NEW YORK ( TheStreet) --The opaque $600 trillion over-the-counter derivatives market begins to come out of the shadows this week as new rules create opportunities and risks for the likes of Goldman Sachs ( GS), JPMorgan Chase ( JPM) CME Group ( CME) and the soon-to-be-merged IntercontinentalExchange ( ICE) and NYSE Euronext ( NYX).

Roughly three years after the 2010 Dodd Frank Wall Street Reform and Consumer Protection Act was signed into law, Wall Street megabanks will have to start trading over-the-counter derivatives such as interest rate swaps and credit default swaps through clearinghouses, in a move to minimize the linkages between firms. The idea is to help avoid a repeat of the nightmare chain reaction that followed the collapse of Lehman Brothers in 2008.

On March 11, dealers and major market participants -- those who trade over 200 swaps a month -- were compelled to begin clearing so-called "over the counter" trades through clearinghouses. Companies affected by this mandate include Goldman Sachs and JPMorgan. By September, all others such as pension funds and corporations that use OTC markets to hedge their business risks will follow suit.

Potential beneficiaries include CME and IntercontinentalExchange, which recently inked a deal to acquire NYSE Euronext that is still awaiting regulatory approvals.

Bank of America Merrill Lynch analyst Michael Carrier estimates revenues earned from clearing OTC derivatives trades could grow to up to $750 million annually, or about 8% of the combined revenue of CME Group and the potentially merged IntercontinentalExchange and NYSE Euronext.

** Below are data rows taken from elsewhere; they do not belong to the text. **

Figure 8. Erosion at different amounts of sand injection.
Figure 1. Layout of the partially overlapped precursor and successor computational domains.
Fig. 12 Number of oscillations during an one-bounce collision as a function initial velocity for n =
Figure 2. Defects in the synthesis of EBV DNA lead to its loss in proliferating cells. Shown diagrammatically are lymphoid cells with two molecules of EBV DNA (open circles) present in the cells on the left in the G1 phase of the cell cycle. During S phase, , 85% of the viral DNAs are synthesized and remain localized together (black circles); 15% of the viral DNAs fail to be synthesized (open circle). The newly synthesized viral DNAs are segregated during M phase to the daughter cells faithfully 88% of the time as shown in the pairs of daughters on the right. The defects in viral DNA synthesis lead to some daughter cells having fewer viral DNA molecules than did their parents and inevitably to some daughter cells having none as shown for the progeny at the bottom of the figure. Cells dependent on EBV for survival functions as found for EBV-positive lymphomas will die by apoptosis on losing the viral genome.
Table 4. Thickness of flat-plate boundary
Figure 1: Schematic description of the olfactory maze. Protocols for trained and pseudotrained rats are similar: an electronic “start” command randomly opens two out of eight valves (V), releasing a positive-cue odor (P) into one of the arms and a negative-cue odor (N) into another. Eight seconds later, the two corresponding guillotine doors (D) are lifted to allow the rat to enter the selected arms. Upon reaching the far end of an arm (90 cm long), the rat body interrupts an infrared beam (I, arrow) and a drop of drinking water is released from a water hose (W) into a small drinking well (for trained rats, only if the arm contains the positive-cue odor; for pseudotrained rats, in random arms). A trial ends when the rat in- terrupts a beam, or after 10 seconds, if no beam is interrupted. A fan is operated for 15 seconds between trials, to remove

" We believe credit default swap and interest rate swap markets represent the largest revenue opportunities for the exchanges/clearing houses (though given some of the FX exemptions, it's likely a smaller opportunity). While it remains an opportunity, it is a different market than futures," writes Carrier, in a March 12 note to clients. He estimates clearing of interest rate swaps could represent up to $600 million in revenue for the market while credit default swaps could represent up to $150 million, with additional earning opportunities from new trading facilities and the need for specialized market data.

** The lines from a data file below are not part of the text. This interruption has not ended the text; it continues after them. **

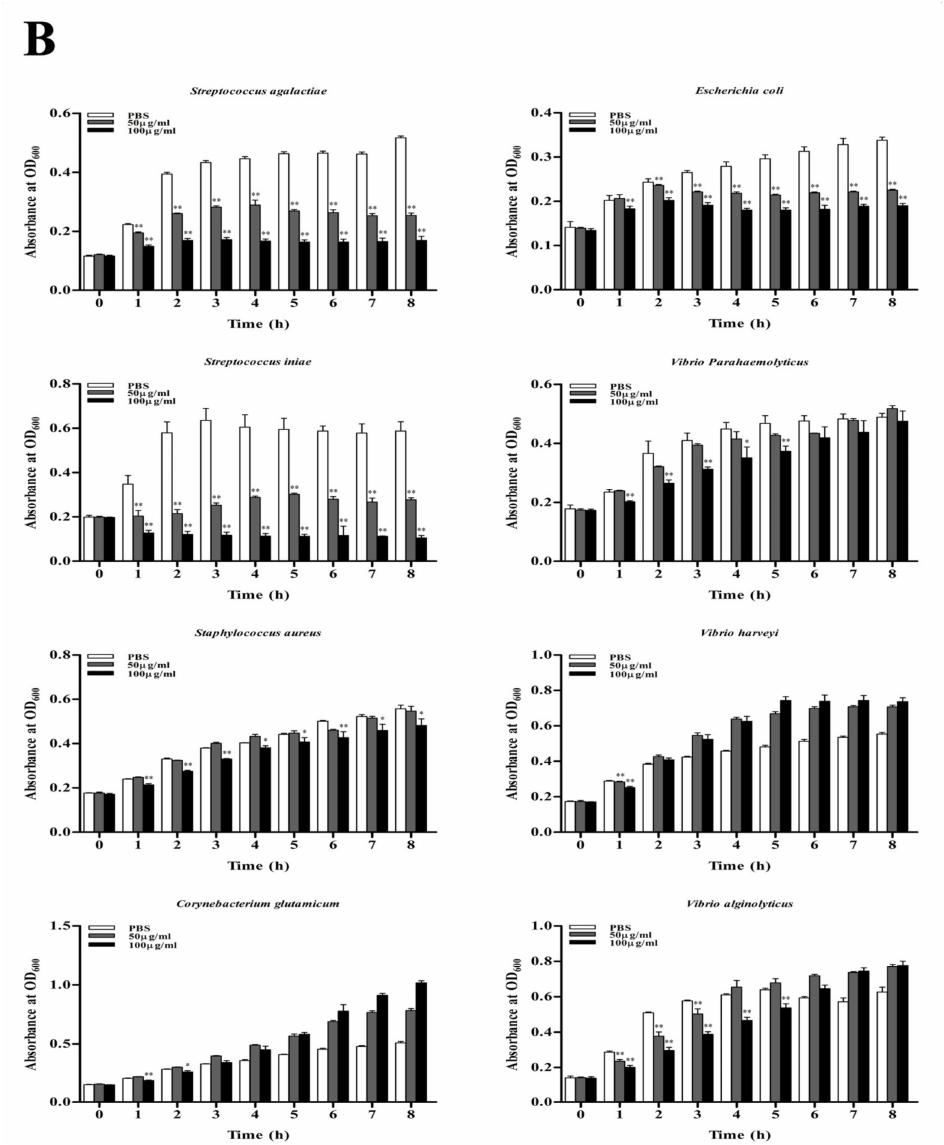
Figure 7. Bacteriostasis of rToBPI1/LBP ( A ) and rToBPI1/LBP ( B ) against Gram-positive bacteria S. agalactiae , S. iniae , S. aureus and C. glutamicum as well as Gram-negative bacteria E. coli , V. para- haemolyticus , V. harveyi and V. alginolyticus at 50 µ g/mL and 100 µ g/mL. Gram-positive bacteria are on the left panel, whereas Gram-negative bacteria are on the right. The data shown are the average of three independent experiments. The difference was significant when * p < 0.05, highly significant when ** p <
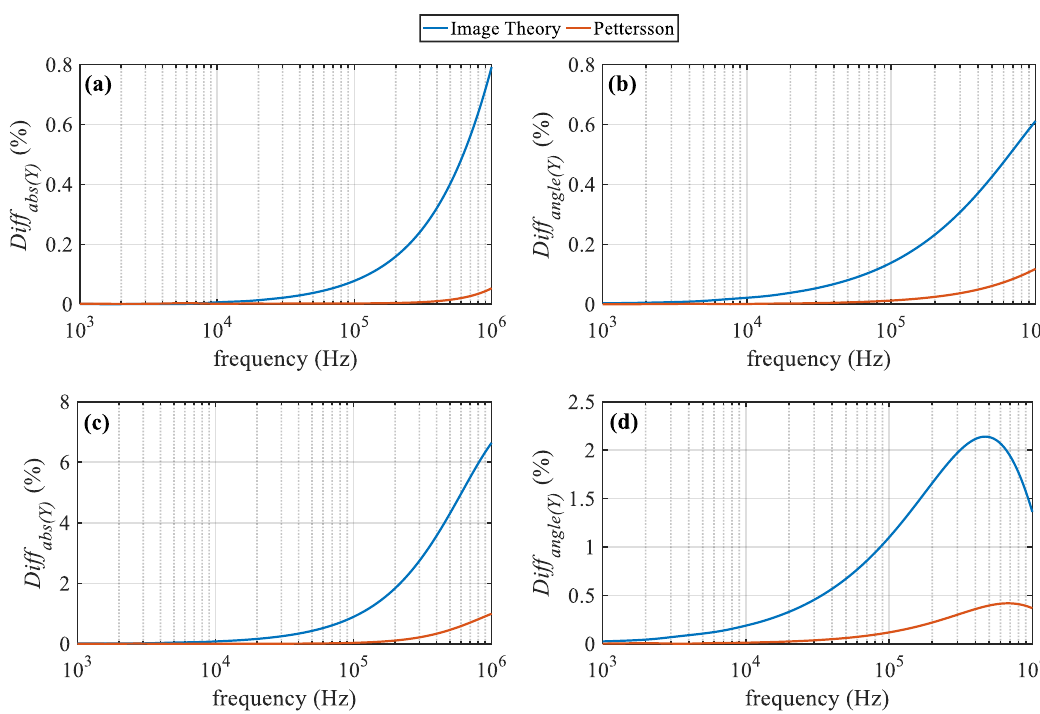
Figure 19. Di ff erences in Y 13 at the NB frequency zone. For ρ g = 100 Ω m, ε rg = 10, ( a ) magnitude, Energies 2020 , 12 , x FOR PEER REVIEW 19 of 29 Figure 19. Differences in Y 13 at the NB frequency zone. F or ρ g = 100 Ωm, ε rg = 10, ( a ) magnitude, ( b ) ( b ) angle, for ρ g = 1000 Ω m, ε rg = 10, ( c ) magnitude and ( d ) angle. angle, for ρ g = 1000 Ωm, ε rg = 10, ( c ) magnitude and ( d ) angle.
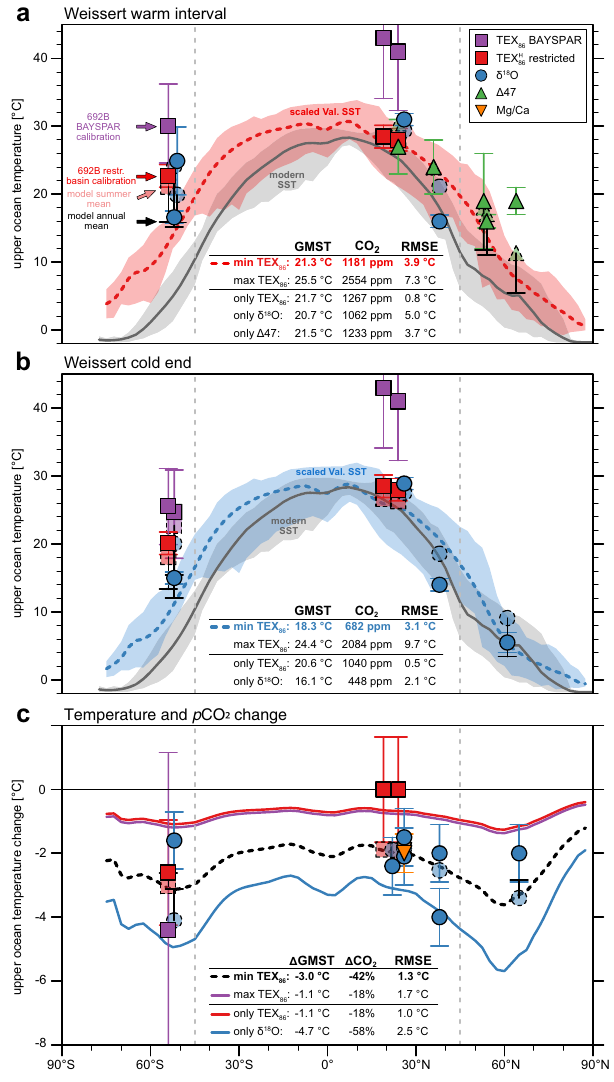
Fig. 4 Best- fi t model-proxy comparison of upper ocean temperatures and model CO 2 estimates. Estimates of global mean surface temperatures (GMSTs) and associated model CO 2 levels are calculated for the whole dataset as well as for three different subsampling experiments including only single proxy techniques (only-TEX 86 , only- δ 18 O and only- Δ 47). In addition, TEX 86 -derived temperatures are calculated from either the calibration for modern deep, restricted basins (min-TEX 86 ) or the BAYSPAR calibration (max-TEX 86 ) for DSDP/ODP sites 534, 603 and 692. Error bars document 90% con fi dence intervals for the TEX 86 calibration and uncertainties for other proxies as reported in Supplementary Table 1. a Model SSTs are linearly scaled to the best- fi t CO 2 estimate of 1181 ppm during the Weissert warm interval (see Supplementary Equation 5). Root- mean-square-error (RMSE) between scaled model temperatures and local proxy data are discussed in the Supplementary ‘ Global mean surface temperature and p CO2 estimates ’ section. Shading around the zonal mean shows the range of annual mean SSTs at each latitude, for modern 70 (grey) and Valanginian (red and blue). Dashed symbols represent simulated annual (summer) mean SSTs at low (high) latitude proxy locations for the derived mean CO 2 concentrations. Black bars show the difference between the warmest 3-months and annual mean temperature for high-latitude sites. b Model SSTs linearly scaled to the mean CO 2 estimates of 682 ppm during the Weissert cold end. c Model temperature and p CO 2 change from the Weissert warm interval to Weissert cold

One risk, however, is that those exchanges are now likely to be considered 'systemically important,' and vulnerable to new regulation, according to Carrier.

For Wall Street's largest traders, the move to clearinghouses also poses a mix of risks and benefits, according to Carrier.

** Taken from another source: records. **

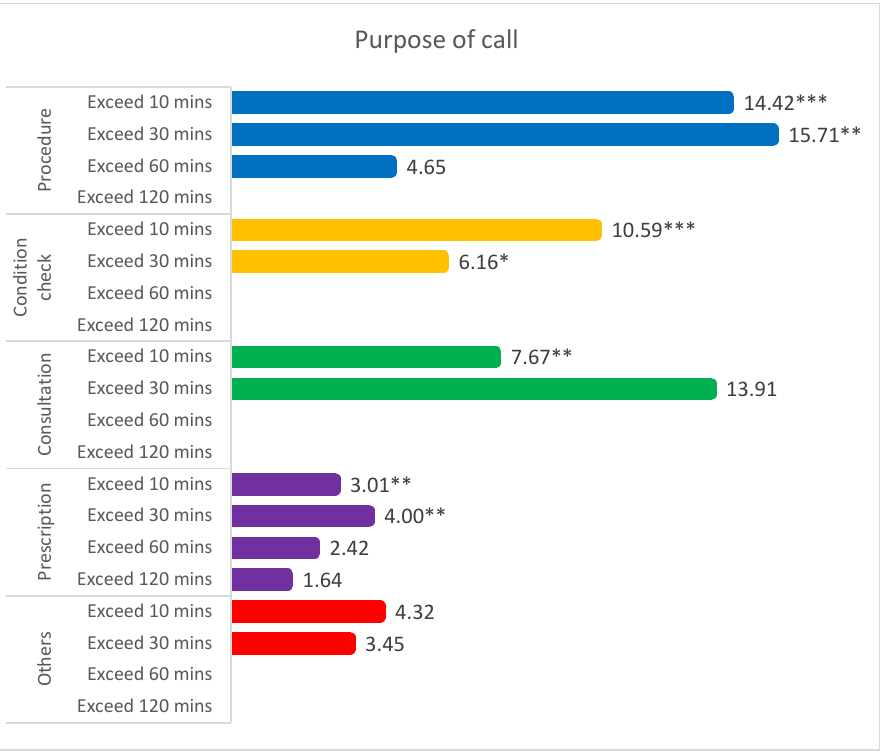
Table 5. Results of logistic regression analysis on the time to response a medical call of non-hospi- talist compared to hospitalists ⁺.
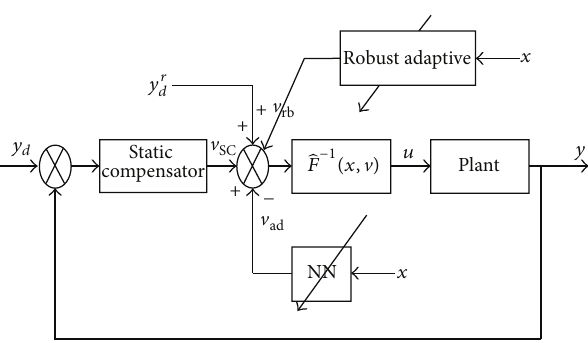
Figure 5: Robust adaptive inversion control based on neural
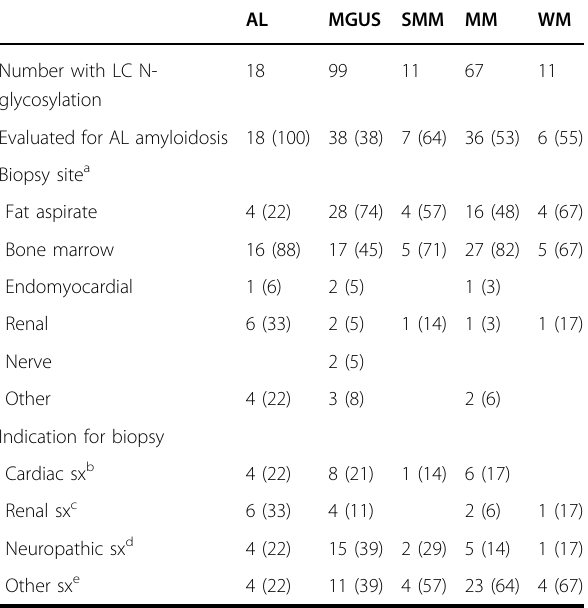
AL amyloidosis by diagnosis with biopsy site and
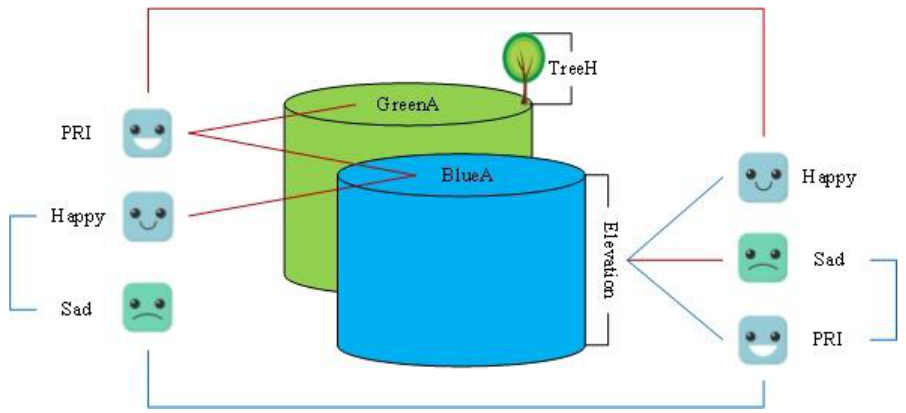
Figure 5. Conceptual descriptions of spearman correlations between landscape metrics and facial expression scores. Lines in red bridge two parameters with a positive relationship, and lines in blue with a negative. Abbreviations: GreenA, green-space area; blueA, blue-space area; TreeH, tree height; PRI, positive response index.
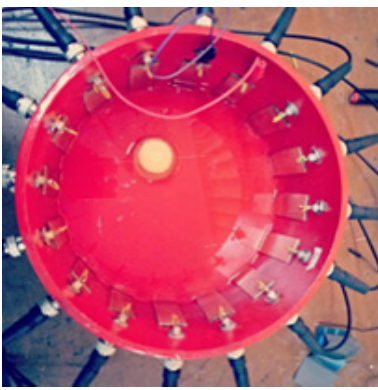
Figure 16. Phantom object.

Were rules forcing OTC trading into clearinghouses to preempt an increase in electronic trading instead of independently negotiated trades, Carrier notes that Wall Street banks could face further pressure on trading earnings.

" We view clearing alone as a modest headwind," writes the analyst. JPMorgan could see a 4% earnings hit as a result of having to process trades through clearinghouses, however, the move could free up capital for the nation's largest bank by assets.

On the other hand, Carrier cites Goldman as being among "a few of the leading dealers" that could "gain a first mover technological advantage," from the switch.

The implementation of the new swaps rules is just the beginning of reforms to some of the risky trading environment prior to the financial crisis, as Wall Street and Washington continue to hammer out the so-called Volcker Rule to put limits on how much capital megabanks can speculate on risky trading activities.